/---

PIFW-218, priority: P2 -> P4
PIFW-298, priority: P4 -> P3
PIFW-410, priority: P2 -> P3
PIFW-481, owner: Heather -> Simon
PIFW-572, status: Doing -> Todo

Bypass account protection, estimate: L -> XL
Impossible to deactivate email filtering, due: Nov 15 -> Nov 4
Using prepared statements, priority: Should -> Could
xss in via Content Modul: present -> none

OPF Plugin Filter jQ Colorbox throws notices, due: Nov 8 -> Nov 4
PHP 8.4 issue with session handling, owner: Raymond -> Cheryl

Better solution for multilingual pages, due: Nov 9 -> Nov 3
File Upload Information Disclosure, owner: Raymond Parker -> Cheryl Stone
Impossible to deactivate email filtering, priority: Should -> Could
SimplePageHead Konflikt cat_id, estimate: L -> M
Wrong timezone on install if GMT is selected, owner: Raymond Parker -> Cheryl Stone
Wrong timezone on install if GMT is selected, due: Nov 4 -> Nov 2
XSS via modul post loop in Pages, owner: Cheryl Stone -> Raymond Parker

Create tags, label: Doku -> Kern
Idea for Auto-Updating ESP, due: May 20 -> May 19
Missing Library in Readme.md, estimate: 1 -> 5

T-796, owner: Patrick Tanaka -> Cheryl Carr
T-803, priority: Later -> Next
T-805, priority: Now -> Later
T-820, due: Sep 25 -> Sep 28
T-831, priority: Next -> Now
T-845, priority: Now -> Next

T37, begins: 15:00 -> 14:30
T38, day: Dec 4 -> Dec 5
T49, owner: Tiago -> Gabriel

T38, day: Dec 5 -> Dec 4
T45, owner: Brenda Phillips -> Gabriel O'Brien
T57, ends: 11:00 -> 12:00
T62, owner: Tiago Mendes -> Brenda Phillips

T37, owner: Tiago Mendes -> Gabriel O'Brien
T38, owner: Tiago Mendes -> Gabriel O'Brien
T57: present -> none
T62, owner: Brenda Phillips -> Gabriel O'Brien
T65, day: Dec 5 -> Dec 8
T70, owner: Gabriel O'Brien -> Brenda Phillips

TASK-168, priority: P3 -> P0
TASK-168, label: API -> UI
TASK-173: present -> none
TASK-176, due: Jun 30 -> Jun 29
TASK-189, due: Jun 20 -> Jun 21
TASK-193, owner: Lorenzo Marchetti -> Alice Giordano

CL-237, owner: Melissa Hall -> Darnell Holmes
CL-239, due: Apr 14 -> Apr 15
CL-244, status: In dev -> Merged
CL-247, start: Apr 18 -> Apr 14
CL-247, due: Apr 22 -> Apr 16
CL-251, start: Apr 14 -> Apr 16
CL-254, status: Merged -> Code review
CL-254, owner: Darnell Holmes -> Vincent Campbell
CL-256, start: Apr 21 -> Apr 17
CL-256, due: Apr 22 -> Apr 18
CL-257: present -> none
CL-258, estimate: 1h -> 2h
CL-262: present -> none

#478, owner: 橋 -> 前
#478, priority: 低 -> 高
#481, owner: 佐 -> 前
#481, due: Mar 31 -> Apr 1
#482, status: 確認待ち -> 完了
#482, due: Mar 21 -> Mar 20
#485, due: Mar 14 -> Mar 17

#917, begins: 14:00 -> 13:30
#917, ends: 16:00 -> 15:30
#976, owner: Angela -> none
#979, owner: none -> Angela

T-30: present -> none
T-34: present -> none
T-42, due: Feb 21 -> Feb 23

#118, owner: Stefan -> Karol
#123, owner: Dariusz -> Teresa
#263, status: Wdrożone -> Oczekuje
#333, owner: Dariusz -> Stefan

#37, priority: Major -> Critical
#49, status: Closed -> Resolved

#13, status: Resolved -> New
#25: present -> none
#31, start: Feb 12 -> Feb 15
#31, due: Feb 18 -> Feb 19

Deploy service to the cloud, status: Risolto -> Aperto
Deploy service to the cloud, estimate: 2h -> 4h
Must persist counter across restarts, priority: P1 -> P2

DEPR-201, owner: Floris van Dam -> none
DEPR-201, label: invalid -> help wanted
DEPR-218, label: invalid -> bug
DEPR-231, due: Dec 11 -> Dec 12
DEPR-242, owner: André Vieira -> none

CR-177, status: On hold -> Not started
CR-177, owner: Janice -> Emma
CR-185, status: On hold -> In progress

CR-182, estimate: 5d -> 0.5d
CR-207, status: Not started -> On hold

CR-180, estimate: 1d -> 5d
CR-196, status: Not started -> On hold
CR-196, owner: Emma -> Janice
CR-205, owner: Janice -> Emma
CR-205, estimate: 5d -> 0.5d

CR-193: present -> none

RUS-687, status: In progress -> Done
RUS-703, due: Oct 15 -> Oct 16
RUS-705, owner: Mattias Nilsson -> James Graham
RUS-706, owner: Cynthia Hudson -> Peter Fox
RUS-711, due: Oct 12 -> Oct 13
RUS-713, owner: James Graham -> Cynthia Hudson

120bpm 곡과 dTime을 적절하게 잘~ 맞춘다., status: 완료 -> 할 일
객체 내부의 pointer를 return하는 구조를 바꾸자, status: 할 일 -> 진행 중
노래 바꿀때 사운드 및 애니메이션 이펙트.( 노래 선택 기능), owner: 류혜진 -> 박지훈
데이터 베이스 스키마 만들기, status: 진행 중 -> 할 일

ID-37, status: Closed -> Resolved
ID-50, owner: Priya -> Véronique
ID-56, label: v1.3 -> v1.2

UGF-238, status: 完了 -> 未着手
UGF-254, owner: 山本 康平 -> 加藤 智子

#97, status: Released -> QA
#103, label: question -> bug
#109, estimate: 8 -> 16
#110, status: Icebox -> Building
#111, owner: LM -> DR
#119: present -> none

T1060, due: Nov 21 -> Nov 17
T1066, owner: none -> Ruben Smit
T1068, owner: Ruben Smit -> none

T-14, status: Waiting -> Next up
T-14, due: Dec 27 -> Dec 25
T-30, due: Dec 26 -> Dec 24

\---

• _Work required_
Beginning with the top line of the data above, output every line exactly until the one that contains "Using prepared statements, priority: Should", and include that one too.

• _Exercise output_
PIFW-218, priority: P2 -> P4
PIFW-298, priority: P4 -> P3
PIFW-410, priority: P2 -> P3
PIFW-481, owner: Heather -> Simon
PIFW-572, status: Doing -> Todo

Bypass account protection, estimate: L -> XL
Impossible to deactivate email filtering, due: Nov 15 -> Nov 4
Using prepared statements, priority: Should -> Could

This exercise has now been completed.